Welcome to Part 2 of Billing No-Nos: Ignoring Your A/R. In Part 1, we discussed the need for every practice owner and manager to know their accounts receivable, and we hope you’ve taken steps to review those reports. The next most logical question is, “Now that I know, what do I do about the issues?” That’s what we’re going to discuss today.
In addition to your fee schedule, which affects your revenue and A/R, we can’t underestimate the impact of your internal billing processes, which can support or harm your payment efforts.
Denial of Insurance claims. When a claim is denied by a payor, the practice suffers in two ways: revenue is delayed (or lost) and your practice incurs the costs of appealing the denial. The most common reasons for denials are: 1) missing or inaccurate insurance information 2) lack of pre-authorization for procedures (if required) 3) missing filing deadlines. You can attack all three by verifying patient insurance coverage at every visit (a quick, “Is your insurance still ______?”) and assuring your billers review claims carefully before submission.
The office or billing manager should know the top reasons for claims denials in your practice, which can reveal processes requiring correction or staff members who need additional training. Finally, the manager must make sure denials are being worked and corrected so you receive the payment you earned for services provided. The industry standard for denials is not more than 5%. What’s your denial rate?
Write-offs. One of our pet peeves is the unregulated nature of write-offs in many practices. What is your policy, and who has the authority to write off balances? It helps the discussion to distinguish between a write off and an adjustment.

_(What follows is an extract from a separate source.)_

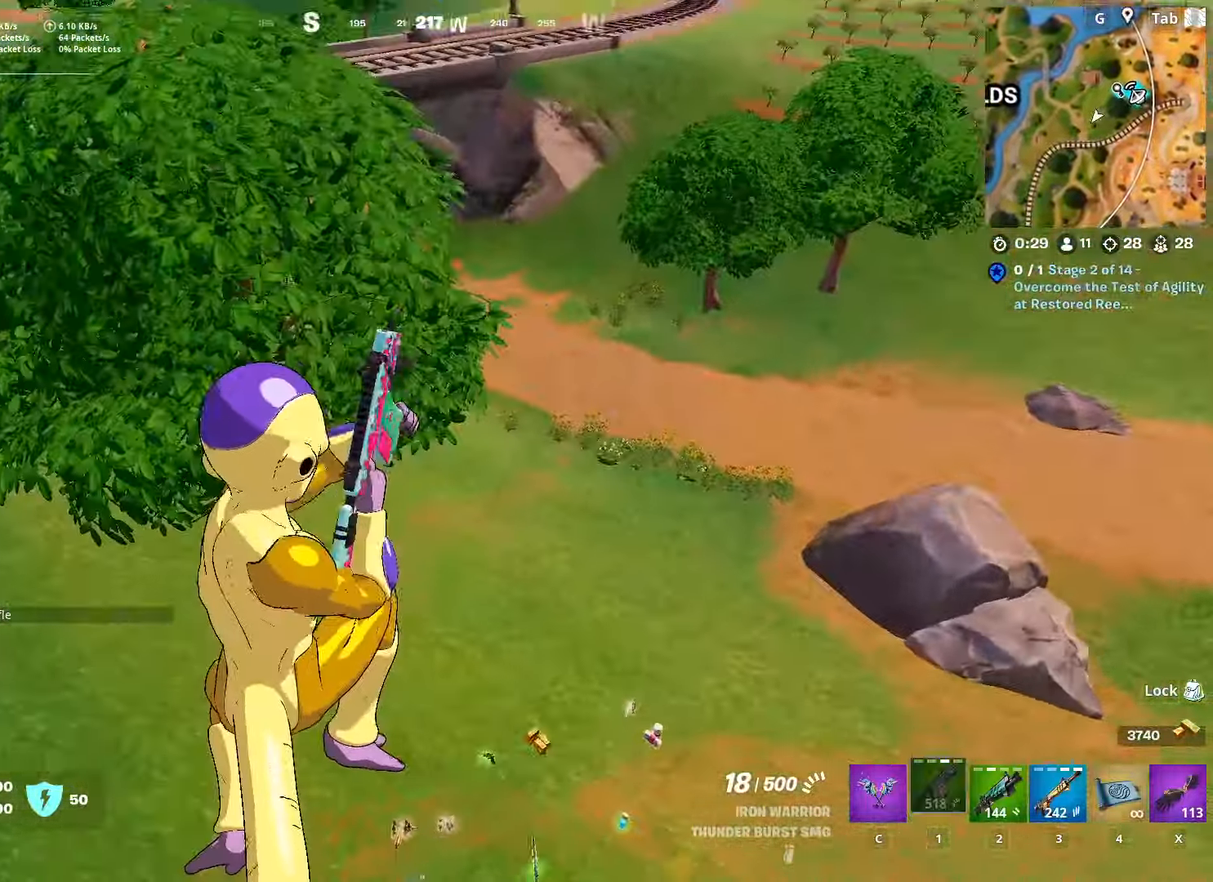
{"keys": ["shift", "w"], "mouse": [], "mouse_move": "up-right", "events": [[100, "shift", "down"]]}
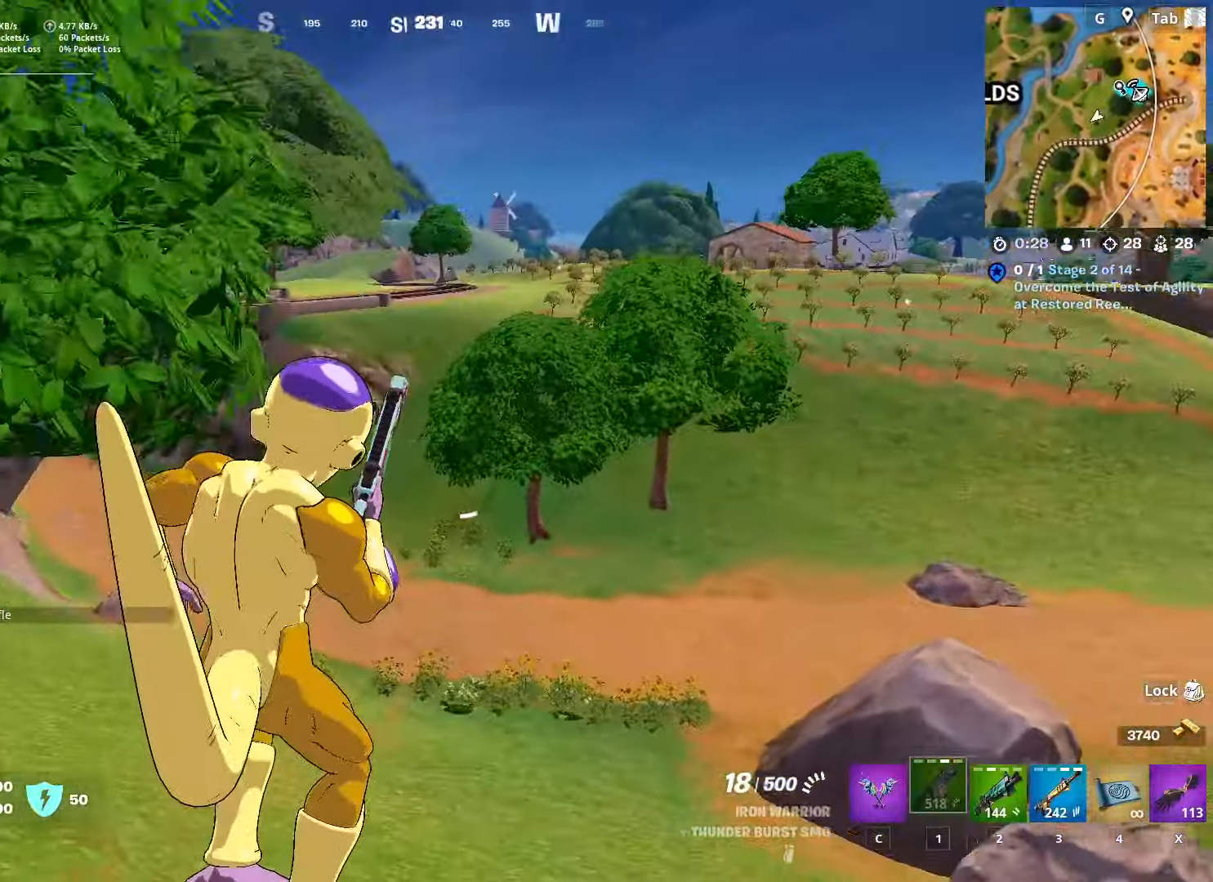
{"keys": ["shift", "w"], "mouse": [], "mouse_move": "left", "events": []}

Adjustments occur for many reasons, most of which have to do with the insurer paying a contracted amount which is less than your fee schedule. In that case, the “balance” after posting the payment is adjusted to bring the patient account to a zero balance. A write-off is the elimination of a patient balance that was the patient’s financial responsibility. Only someone in a position of authority (practice owner, administrator) should be able to make a patient balance disappear. We suggest an office policy for the reasons and dollar amounts that can be written off as a norm. It’s also important monitor the write-off pattern over a time period to see if there are hidden issues with your payments or billing procedures.
High bad debts & patient responsibility. Since your practice is verifying insurance at every visit as explained above, you will have actionable info for billing purposes. Next, it’s crucial to make sure the upfront costs (deductibles, copayments) are collected at the time of the visit, certainly before the patient leaves the office. If your staff knows the patient’s out of pocket expenses before the visit, they could remind the patient or caregiver of the required payment prior to the visit. Take the time to properly train your billers so, for example, if the patient is having a procedure, they can provide clear and detailed billing information to the patient that hopefully reduces the likelihood he or she will renege on any financial responsibilities.
Collecting Unpaid Balances. When you have provided services to the patient, you’re entitled to be paid. Part of A/R management is establishing and monitoring the collection process, and holding your staff to the established guidelines in following up on outstanding payments. For example, at what point is there any follow up? How many calls are made to collect unpaid balances? Where are notes of any communications kept? How many patient statements do you send, and what happens after the last unpaid statement? Some practices are reluctant to use collection agencies, and that is certainly your preference. But consider that if you don’t value your services by requiring fair payment, how will your patients value them?
We hope this two-part series is helpful to your practice in putting in place the processes that will bring your continued financial success.